TADH managed to spread the funding for 10 acute care beds to create a total of 12 ALC beds by using an alternative care model similar to that found in a long term care home. 

"We have been asked to provide numbers around additional bed capacity and and we certainly shared in addition to the twelve beds that we currently have in place throughout the hospital we have the capacity for another 20," said Joan Ludwig, VP Clinical, Chief Nursing Executive, Timmins and District Hospital.

Staff say it's this kind of solution-oriented thinking that can bridge the gap in Ontario's health care system.

North Bay: 'Patient flow crisis' since summer 2017

Staff at North Bay Regional Health Centre say the closure of the 66-bed Lady Isabelle Nursing Home has caused a 'patient flow crisis' since the summer of 2017. 

Spokesperson Kimberley McElroy says capacity issues have persisted since then and acknowledged the precariousness of the situation ahead of possible impacts by this year's flu season. 

"The ideal occupancy for acute to maintain optimal patient flow is 80-85%," McElroy said. Despite that, most hospitals in the region examine capacity based on 100% use.

Sault Ste Marie: Recent surge funding has helped

"We have been struggling with capacity for some time for sure we would be probably quite similar in our pattern with other community hospitals in Ontario," says Ila Watson, Sault Area Hospital Interim President and CEO.

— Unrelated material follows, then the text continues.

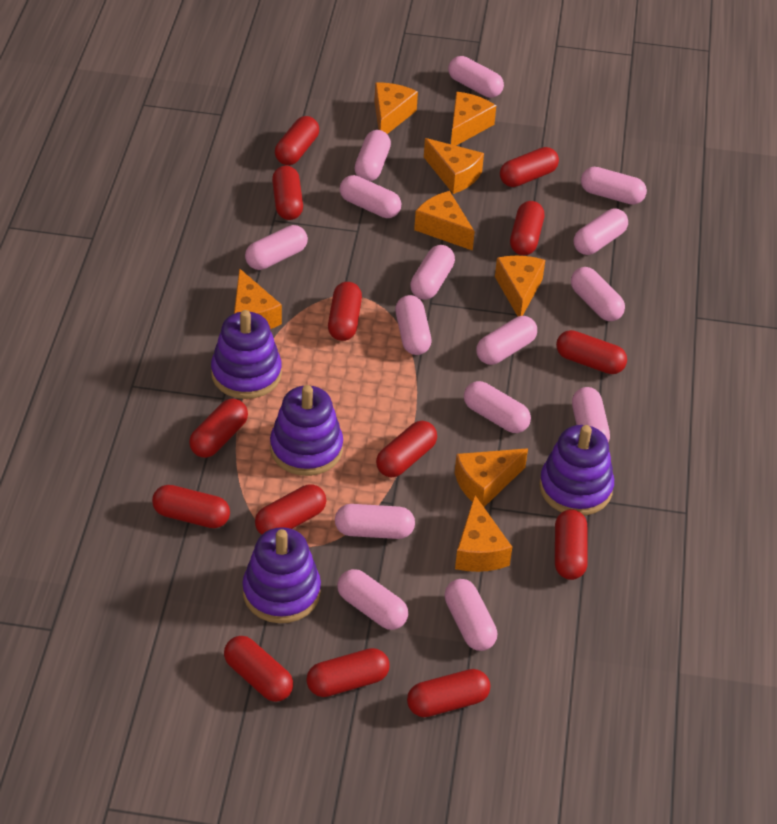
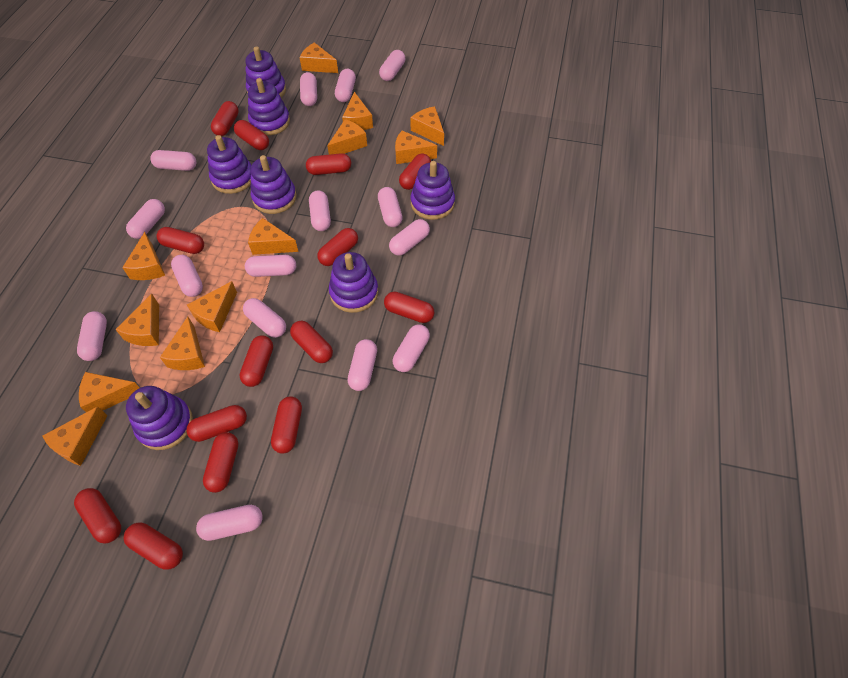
orange cheese: 8 -> 12
purple stacking toy: 4 -> 7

On Friday, Sault Ste. Marie MPP Ross Romano announced funding to support an additional 10 new surge beds for the Sault Area Hospital. 

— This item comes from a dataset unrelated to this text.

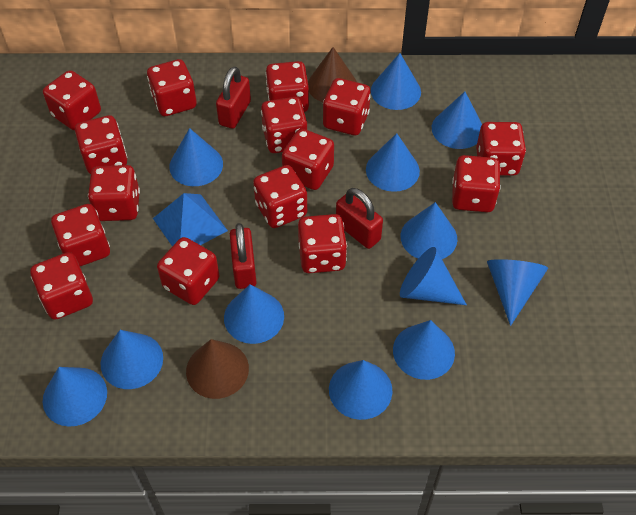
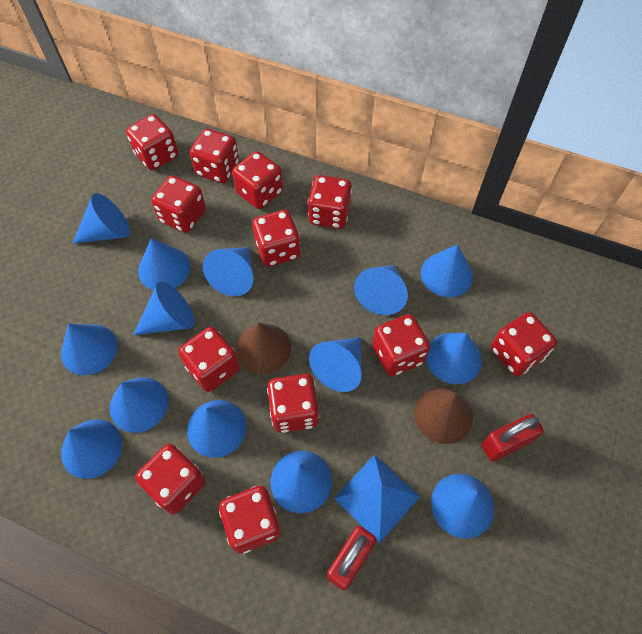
blue cone: 12 -> 14
red dice: 15 -> 12
red padlock: 3 -> 2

Watson says bridge funding like this is critical to relieving pressures on the hospital system in the short term. 

"So those types of investments and commitment are enabling us to be more plentiful and ensuring that we're able to open beds that are appropriate for the medical patients that we are getting rather than having people stay as admitted patients in an emergency department," she says. 

The Sault Area Hospital has recently converted several areas in the hospital to have overflow beds. While not traditional clinical spaces, Watson says the hospital needs to be creative to address the challenge.

"If we change nothing our costs increase at rates greater than our funding has been increased and that has been a continual pattern. We've done a lot of things to create efficiencies and some of the lower hanging fruit is now gone. One of the most significant recent pieces of work that our organization has done is focus on senior friendly care."

That senior focus, Watson says, is just as important as adding long term care capacity.

"We have also made some significant strides in the way in which we care for the elderly," she said. "People who might otherwise in years past been destined to either stay in hospital or to move to a long term care facility are now managed in different ways that focus on bringing them back to the state that they were before they came into hospital."